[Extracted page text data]
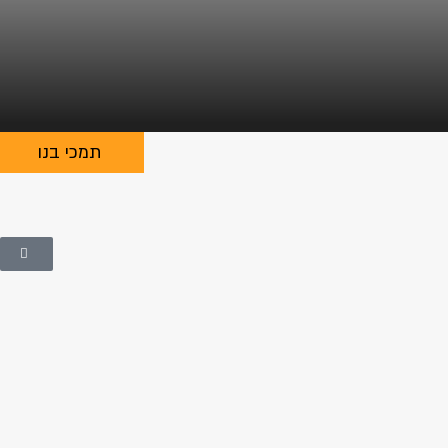
תמכי בנו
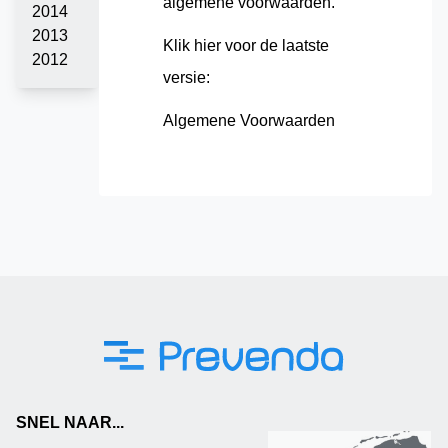
algemene voorwaarden.
2014
2013
Klik hier voor de laatste
2012
versie:
Algemene Voorwaarden
SNEL NAAR...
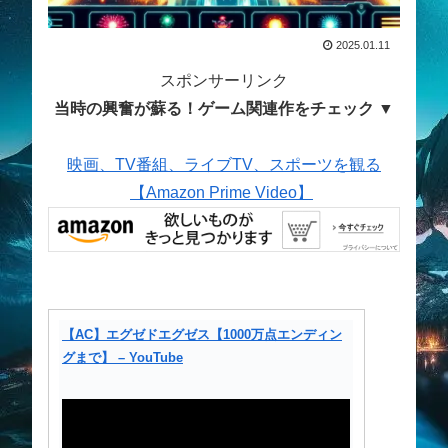
2025.01.11
スポンサーリンク
当時の興奮が蘇る！ゲーム関連作をチェック ▼
映画、TV番組、ライブTV、スポーツを観る
【Amazon Prime Video】
【AC】エグゼドエグゼス【1000万点エンディン
グまで】 – YouTube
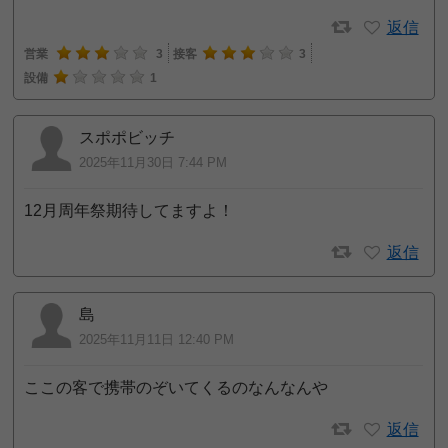
返信
営業
3
接客
3
設備
1
スポポビッチ
2025年11月30日 7:44 PM
12月周年祭期待してますよ！
返信
島
2025年11月11日 12:40 PM
ここの客で携帯のぞいてくるのなんなんや
返信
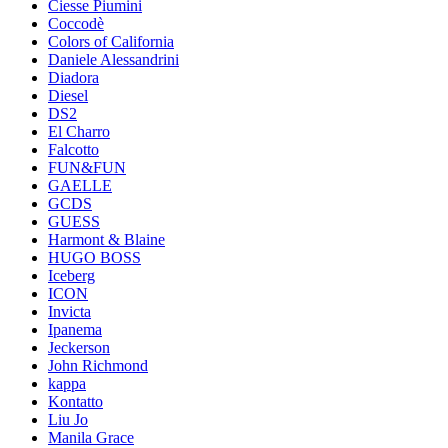
Ciesse Piumini
Coccodè
Colors of California
Daniele Alessandrini
Diadora
Diesel
DS2
El Charro
Falcotto
FUN&FUN
GAELLE
GCDS
GUESS
Harmont & Blaine
HUGO BOSS
Iceberg
ICON
Invicta
Ipanema
Jeckerson
John Richmond
kappa
Kontatto
Liu Jo
Manila Grace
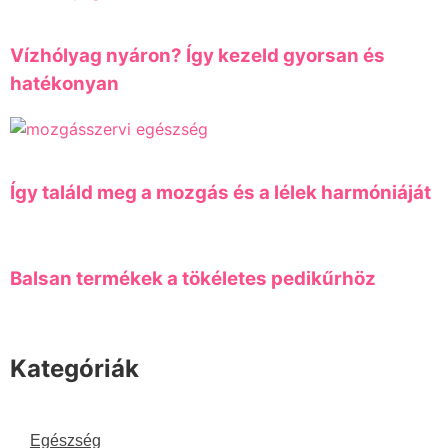
Vízhólyag nyáron? Így kezeld gyorsan és
hatékonyan
Így találd meg a mozgás és a lélek harmóniáját
Balsan termékek a tökéletes pedikűrhöz
Kategóriák
Egészség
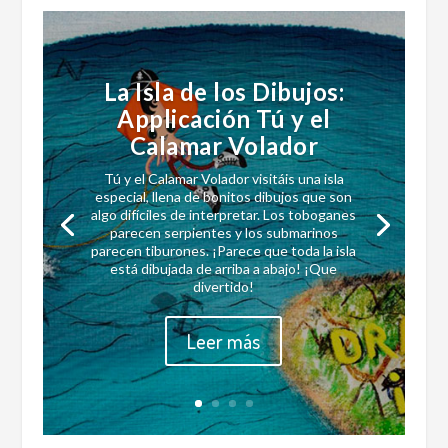
La Isla de los Dibujos:
Applicación Tú y el
Calamar Volador
Tú y el Calamar Volador visitáis una isla
especial, llena de bonitos dibujos que son
algo difíciles de interpretar. Los toboganes
parecen serpientes y los submarinos
parecen tiburones. ¡Parece que toda la isla
está dibujada de arriba a abajo! ¡Que
divertido!
Leer más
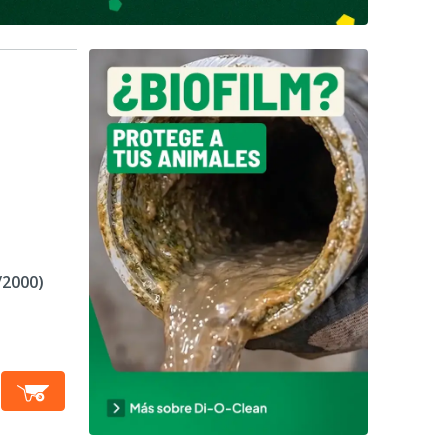
/2000)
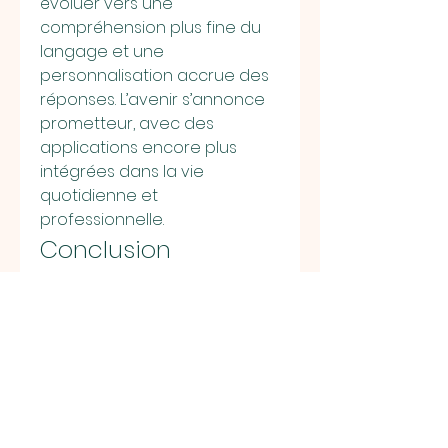
évoluer vers une 
compréhension plus fine du 
langage et une 
personnalisation accrue des 
réponses. L’avenir s’annonce 
prometteur, avec des 
applications encore plus 
intégrées dans la vie 
quotidienne et 
professionnelle.
Conclusion
Polyvalent, accessible et 
performant, 
ChatGPT
 est 
devenu un outil 
incontournable pour tous 
ceux qui cherchent à 
optimiser leur communication 
et leur productivité. Qu’il 
s’agisse de l’éducation, du 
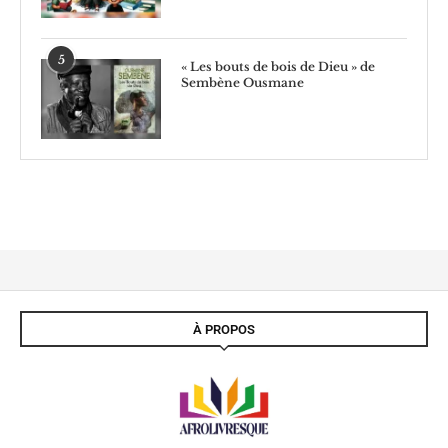
5
« Les bouts de bois de Dieu » de
Sembène Ousmane
À PROPOS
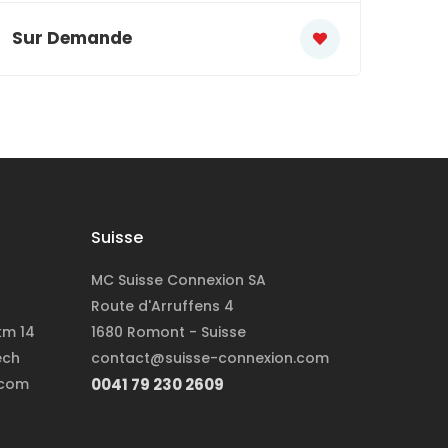
Sur Demande
Suisse
MC Suisse Connexion SA
Route d'Arruffens 4
km 14
1680 Romont - Suisse
ech
contact@suisse-connexion.com
.com
0041 79 230 2609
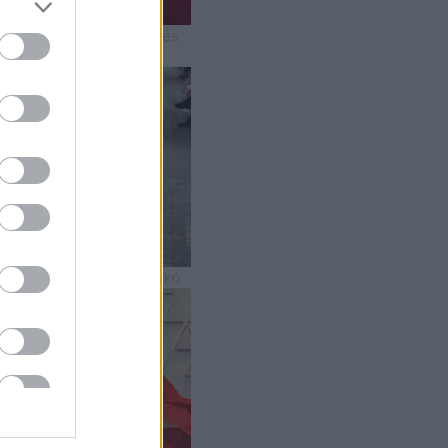
 2019-es Oscar-gála mesés
uhakölteményei
5 szupermenő strandszerkó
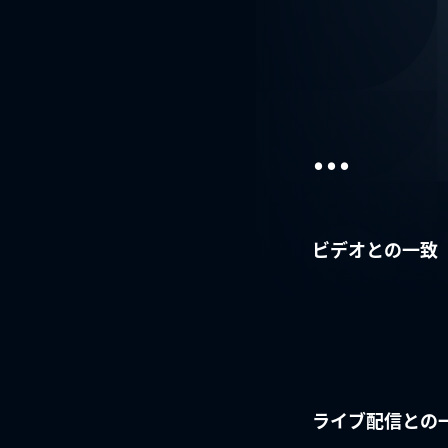
...
ビデオとの一致
ライブ配信との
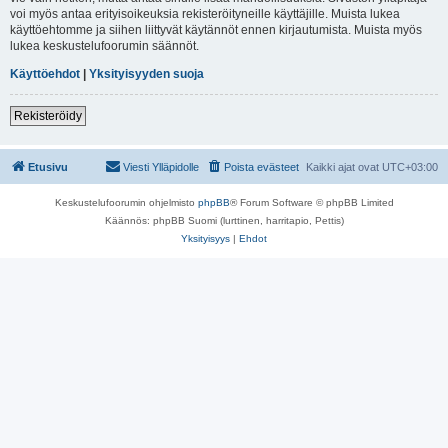
voi myös antaa erityisoikeuksia rekisteröityneille käyttäjille. Muista lukea
käyttöehtomme ja siihen liittyvät käytännöt ennen kirjautumista. Muista myös
lukea keskustelufoorumin säännöt.
Käyttöehdot
|
Yksityisyyden suoja
Rekisteröidy
Etusivu
Viesti Ylläpidolle
Poista evästeet
Kaikki ajat ovat
UTC+03:00
Keskustelufoorumin ohjelmisto
phpBB
® Forum Software © phpBB Limited
Käännös: phpBB Suomi (lurttinen, harritapio, Pettis)
Yksityisyys
|
Ehdot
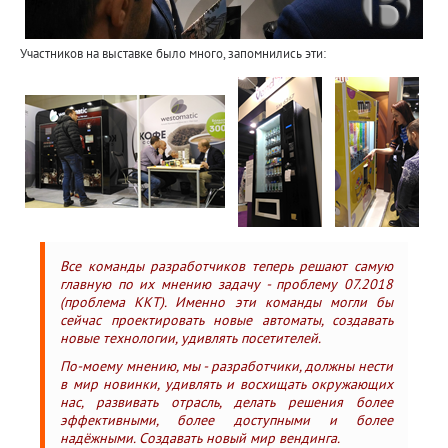
Участников на выставке было много, запомнились эти:
Все команды разработчиков теперь решают самую
главную по их мнению задачу - проблему 07.2018
(проблема ККТ). Именно эти команды могли бы
сейчас проектировать новые автоматы, создавать
новые технологии, удивлять посетителей.
По-моему мнению, мы - разработчики, должны нести
в мир новинки, удивлять и восхищать окружающих
нас, развивать отрасль, делать решения более
эффективными, более доступными и более
надёжными. Создавать новый мир вендинга.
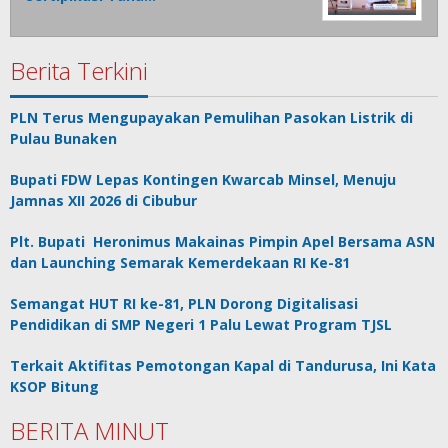
Berita Terkini
PLN Terus Mengupayakan Pemulihan Pasokan Listrik di
Pulau Bunaken
Bupati FDW Lepas Kontingen Kwarcab Minsel, Menuju
Jamnas XII 2026 di Cibubur
Plt. Bupati Heronimus Makainas Pimpin Apel Bersama ASN
dan Launching Semarak Kemerdekaan RI Ke-81
Semangat HUT RI ke-81, PLN Dorong Digitalisasi
Pendidikan di SMP Negeri 1 Palu Lewat Program TJSL
Terkait Aktifitas Pemotongan Kapal di Tandurusa, Ini Kata
KSOP Bitung
BERITA MINUT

▶ _What to produce_
Return every entry of the data above verbatim, with no images included.

▶ _Exercise answer_
תמכי בנו
algemene voorwaarden.
2014
2013
Klik hier voor de laatste
2012
versie:
Algemene Voorwaarden
SNEL NAAR...
2025.01.11
スポンサーリンク
当時の興奮が蘇る！ゲーム関連作をチェック ▼
映画、TV番組、ライブTV、スポーツを観る
【Amazon Prime Video】
【AC】エグゼドエグゼス【1000万点エンディン
グまで】 – YouTube
返信
営業
3
接客
3
設備
1
スポポビッチ
2025年11月30日 7:44 PM
12月周年祭期待してますよ！
返信
島
2025年11月11日 12:40 PM
ここの客で携帯のぞいてくるのなんなんや
返信
Ciesse Piumini
Coccodè
Colors of California
Daniele Alessandrini
Diadora
Diesel
DS2
El Charro
Falcotto
FUN&FUN
GAELLE
GCDS
GUESS
Harmont & Blaine
HUGO BOSS
Iceberg
ICON
Invicta
Ipanema
Jeckerson
John Richmond
kappa
Kontatto
Liu Jo
Manila Grace
Vízhólyag nyáron? Így kezeld gyorsan és
hatékonyan
Így találd meg a mozgás és a lélek harmóniáját
Balsan termékek a tökéletes pedikűrhöz
Kategóriák
Egészség
La Isla de los Dibujos:
Applicación Tú y el
Calamar Volador
Tú y el Calamar Volador visitáis una isla
especial, llena de bonitos dibujos que son
algo difíciles de interpretar. Los toboganes
parecen serpientes y los submarinos
parecen tiburones. ¡Parece que toda la isla
está dibujada de arriba a abajo! ¡Que
divertido!
Leer más
/2000)
évoluer vers une 
compréhension plus fine du 
langage et une 
personnalisation accrue des 
réponses. L’avenir s’annonce 
prometteur, avec des 
applications encore plus 
intégrées dans la vie 
quotidienne et 
professionnelle.
Conclusion
Polyvalent, accessible et 
performant, 
ChatGPT
 est 
devenu un outil 
incontournable pour tous 
ceux qui cherchent à 
optimiser leur communication 
et leur productivité. Qu’il 
s’agisse de l’éducation, du 
5
« Les bouts de bois de Dieu » de
Sembène Ousmane
À PROPOS
Sur Demande
Suisse
MC Suisse Connexion SA
Route d'Arruffens 4
km 14
1680 Romont - Suisse
ech
contact@suisse-connexion.com
.com
0041 79 230 2609
 2019-es Oscar-gála mesés
uhakölteményei
5 szupermenő strandszerkó
...
ビデオとの一致
ライブ配信との
voi myös antaa erityisoikeuksia rekisteröityneille käyttäjille. Muista lukea
käyttöehtomme ja siihen liittyvät käytännöt ennen kirjautumista. Muista myös
lukea keskustelufoorumin säännöt.
Käyttöehdot
|
Yksityisyyden suoja
Rekisteröidy
Etusivu
Viesti Ylläpidolle
Poista evästeet
Kaikki ajat ovat
UTC+03:00
Keskustelufoorumin ohjelmisto
phpBB
® Forum Software © phpBB Limited
Käännös: phpBB Suomi (lurttinen, harritapio, Pettis)
Yksityisyys
|
Ehdot
Участников на выставке было много, запомнились эти:
Все команды разработчиков теперь решают самую
главную по их мнению задачу - проблему 07.2018
(проблема ККТ). Именно эти команды могли бы
сейчас проектировать новые автоматы, создавать
новые технологии, удивлять посетителей.
По-моему мнению, мы - разработчики, должны нести
в мир новинки, удивлять и восхищать окружающих
нас, развивать отрасль, делать решения более
эффективными, более доступными и более
надёжными. Создавать новый мир вендинга.
Berita Terkini
PLN Terus Mengupayakan Pemulihan Pasokan Listrik di
Pulau Bunaken
Bupati FDW Lepas Kontingen Kwarcab Minsel, Menuju
Jamnas XII 2026 di Cibubur
Plt. Bupati Heronimus Makainas Pimpin Apel Bersama ASN
dan Launching Semarak Kemerdekaan RI Ke-81
Semangat HUT RI ke-81, PLN Dorong Digitalisasi
Pendidikan di SMP Negeri 1 Palu Lewat Program TJSL
Terkait Aktifitas Pemotongan Kapal di Tandurusa, Ini Kata
KSOP Bitung
BERITA MINUT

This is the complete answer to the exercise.